Hi i am an american wanting to move to greece. I am 33 male and single no kids. 
I need some info regarding moving tp greece and i am not planning to return to U.S. I need to know:

1) How long can i stay in greece with my US passport?
2) what should i do for temporary or permanent residency?
3)how do i get a work permit?
4) I would like to stay where it is not too busy and manic. a little quite and less stress. and not as expensive /
5) can i rent an apartment and how much does it cost for a studio or a small 1 bedroom?
6) can i get work even though i am not from the european countries and have a US passport?
7) How much my expense would be with rent, food. just to live a simple life and not get crazy.
8) what do i need to open a bank account?
9) what do i need to rent a place? any documents?

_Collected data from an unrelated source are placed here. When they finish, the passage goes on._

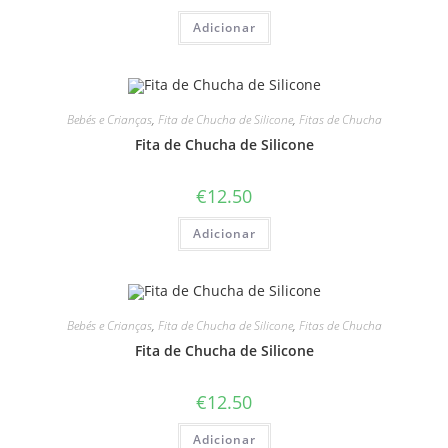
Adicionar
Bebés e Crianças
,
Fita de Chucha de Silicone
,
Fitas de Chucha
Fita de Chucha de Silicone
€
12.50
Adicionar
Bebés e Crianças
,
Fita de Chucha de Silicone
,
Fitas de Chucha
Fita de Chucha de Silicone
€
12.50
Adicionar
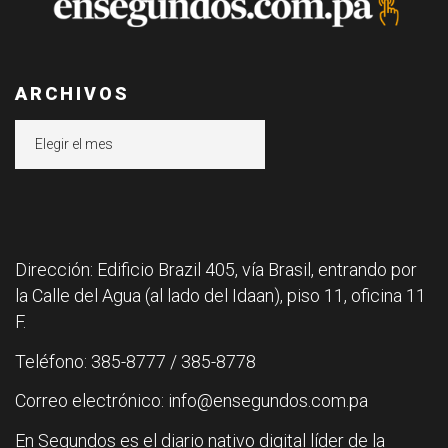
ARCHIVOS
Archivos
Dirección: Edificio Brazil 405, vía Brasil, entrando por
la Calle del Agua (al lado del Idaan), piso 11, oficina 11
F.
Teléfono: 385-8777 / 385-8778
Correo electrónico: info@ensegundos.com.pa
En Segundos es el diario nativo digital líder de la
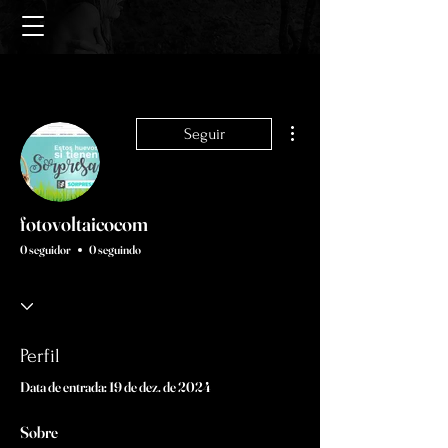
Mais ações
Seguir
fotovoltaicocom
0 seguidor
0 seguindo
Perfil
Data de entrada: 19 de dez. de 2024
Sobre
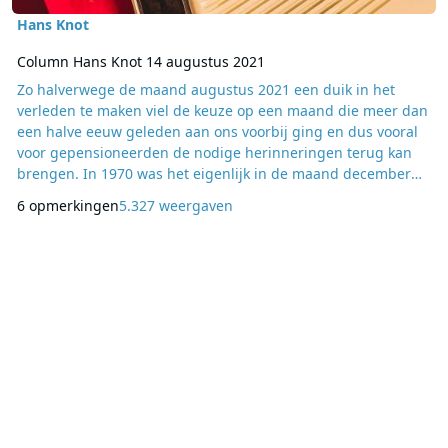
Hans Knot
Column Hans Knot 14 augustus 2021
Zo halverwege de maand augustus 2021 een duik in het
verleden te maken viel de keuze op een maand die meer dan
een halve eeuw geleden aan ons voorbij ging en dus vooral
voor gepensioneerden de nodige herinneringen terug kan
brengen. In 1970 was het eigenlijk in de maand december
een saaie boel te noemen. Er was eigenlijk weinig aanbod
6 opmerkingen
5.327 weergaven
voor de jeugd van toen. RNI, dat zo heerlijk was om te
beluisteren, verdween in september al weer uit de ether.
Veronica was in grote delen van Nederland in de avo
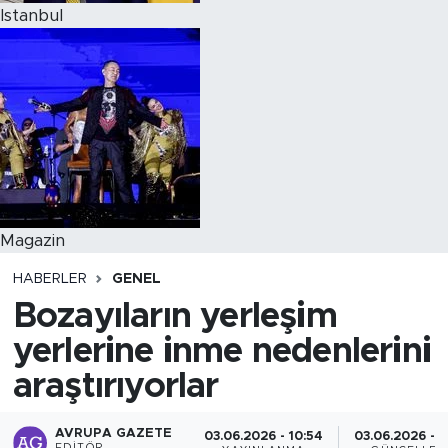
Istanbul
Magazin
HABERLER
GENEL
Bozayıların yerleşim
yerlerine inme nedenlerini
araştırıyorlar
AVRUPA GAZETE
03.06.2026 - 10:54
03.06.2026 - 1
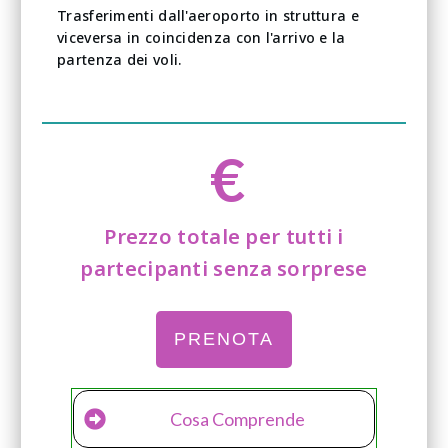
Trasferimenti dall'aeroporto in struttura e
viceversa in coincidenza con l'arrivo e la
partenza dei voli.
€
Prezzo totale per tutti i
partecipanti senza sorprese
PRENOTA
Cosa Comprende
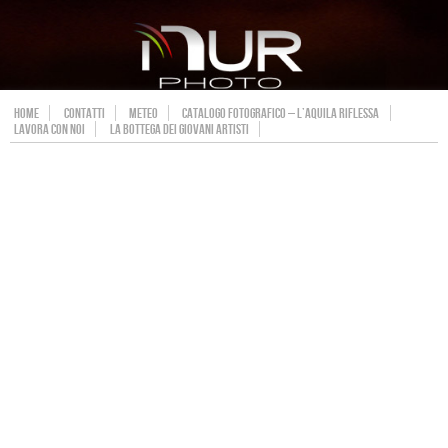
HOME
CONTATTI
METEO
CATALOGO FOTOGRAFICO – L’AQUILA RIFLESSA
LAVORA CON NOI
LA BOTTEGA DEI GIOVANI ARTISTI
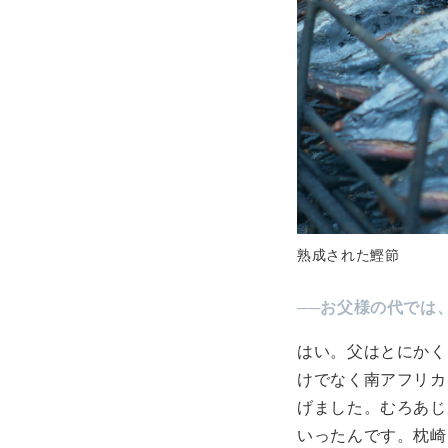
熟成された鰹節
──お父様の代では
はい。父はとにかく
けでなく南アフリカ
げました。むろあじ
いったんです。枕崎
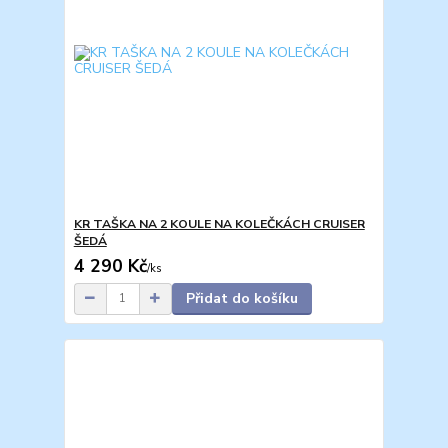
KR TAŠKA NA 2 KOULE NA KOLEČKÁCH CRUISER
ŠEDÁ
4 290 Kč
/
ks
Přidat do košíku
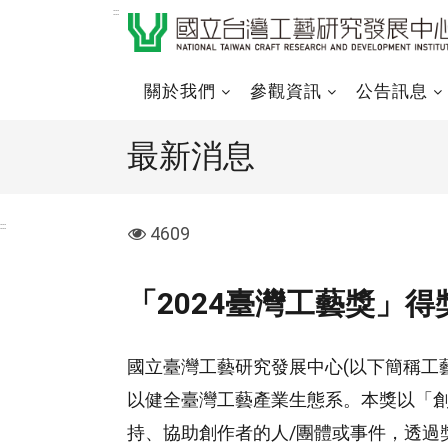
跳
:::
到
主
要
關於我們
參觀資訊
公告訊息
內
容
最新消息
區
塊
:::
visit
4609
「2024臺灣工藝獎」
國立臺灣工藝研究發展中心(以下簡稱工藝中心
以健全臺灣工藝產業生態系。本獎以「
持、協助創作者的人/團體或事件，透過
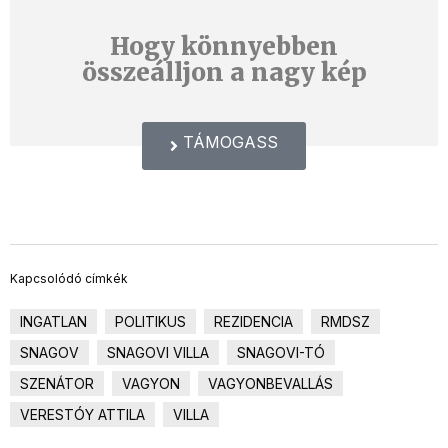
Hogy könnyebben
összeálljon a nagy kép
TÁMOGASS
Kapcsolódó címkék
INGATLAN
POLITIKUS
REZIDENCIA
RMDSZ
SNAGOV
SNAGOVI VILLA
SNAGOVI-TÓ
SZENÁTOR
VAGYON
VAGYONBEVALLÁS
VERESTÓY ATTILA
VILLA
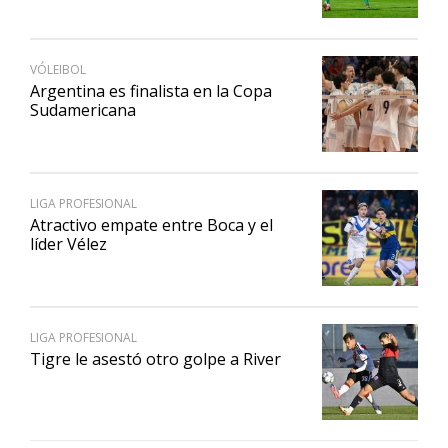
VÓLEIBOL
Argentina es finalista en la Copa
Sudamericana
LIGA PROFESIONAL
Atractivo empate entre Boca y el
líder Vélez
LIGA PROFESIONAL
Tigre le asestó otro golpe a River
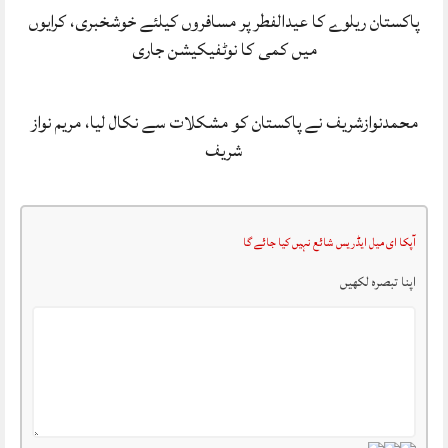
پاکستان ریلوے کا عیدالفطر پر مسافروں کیلئے خوشخبری، کرایوں
میں کمی کا نوٹفیکیشن جاری
محمدنوازشریف نے پاکستان کو مشکلات سے نکال لیا، مریم نواز
شریف
آپکا ای میل ایڈریس شائع نہیں کیا جائے گا
اپنا تبصرہ لکھیں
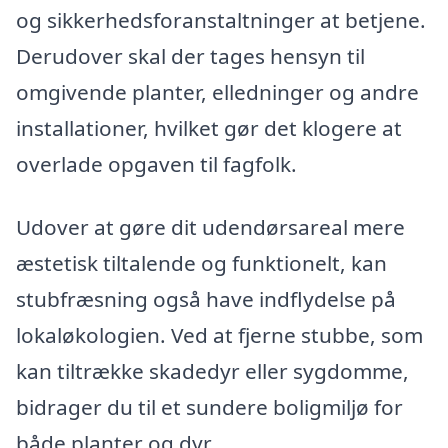
og sikkerhedsforanstaltninger at betjene.
Derudover skal der tages hensyn til
omgivende planter, elledninger og andre
installationer, hvilket gør det klogere at
overlade opgaven til fagfolk.
Udover at gøre dit udendørsareal mere
æstetisk tiltalende og funktionelt, kan
stubfræsning også have indflydelse på
lokaløkologien. Ved at fjerne stubbe, som
kan tiltrække skadedyr eller sygdomme,
bidrager du til et sundere boligmiljø for
både planter og dyr.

I know i am asking too many questions sorry about that. i would really appreciate it if anyone can help me with any of these questions just for me to get an idea. i am also looking at thailand and romania. i will be moving in 2-3 months before x.mass. just need to start fresh and change my lifestyle. very tired of the US policies and bull.... thank you all and be well


----------



## DelawareDeb (Oct 14, 2008)

Well, I can't really answer your questions but there is a government (state department) website that does. You can google it. But you are going to need paperwork out the wazoo. Greeks are obsessed with paperwork and beaureacratic (sp?) redtape. Do you speak any Greek? If you don't you'll find things difficult. And regarding cost of living...it has gone up significantly in the last 5+ years. So it isn't that cheap here. Unless you are independently wealthy I think you will find it tough going. Sorry, to sound so negative...but want to keep it real. I've been living here for 5 years now and the adjustment is extremely difficult. And I'm married to a Greek and have lots of friends here. 

Good luck.
DD


----------



## liquid8urn (Oct 7, 2008)

arsenal9 said:


> Hi i am an american wanting to move to greece. I am 33 male and single no kids.
> I need some info regarding moving tp greece and i am not planning to return to U.S. I need to know:
> 
> 1) How long can i stay in greece with my US passport?
> ...


I hope this helps somehow


----------



## greekgod (Oct 16, 2008)

Hi, 

You can stay in Greece 3 months on your passport. Unfortunately, if you get a 1 way ticket...you will be flagged by DHS as a high risk passenger. Once in Greece you will need to register at the nearest police station and let them know you want to apply for permanent residency status...it may take 6 to 9 months to get all the paperwork back. Nick


----------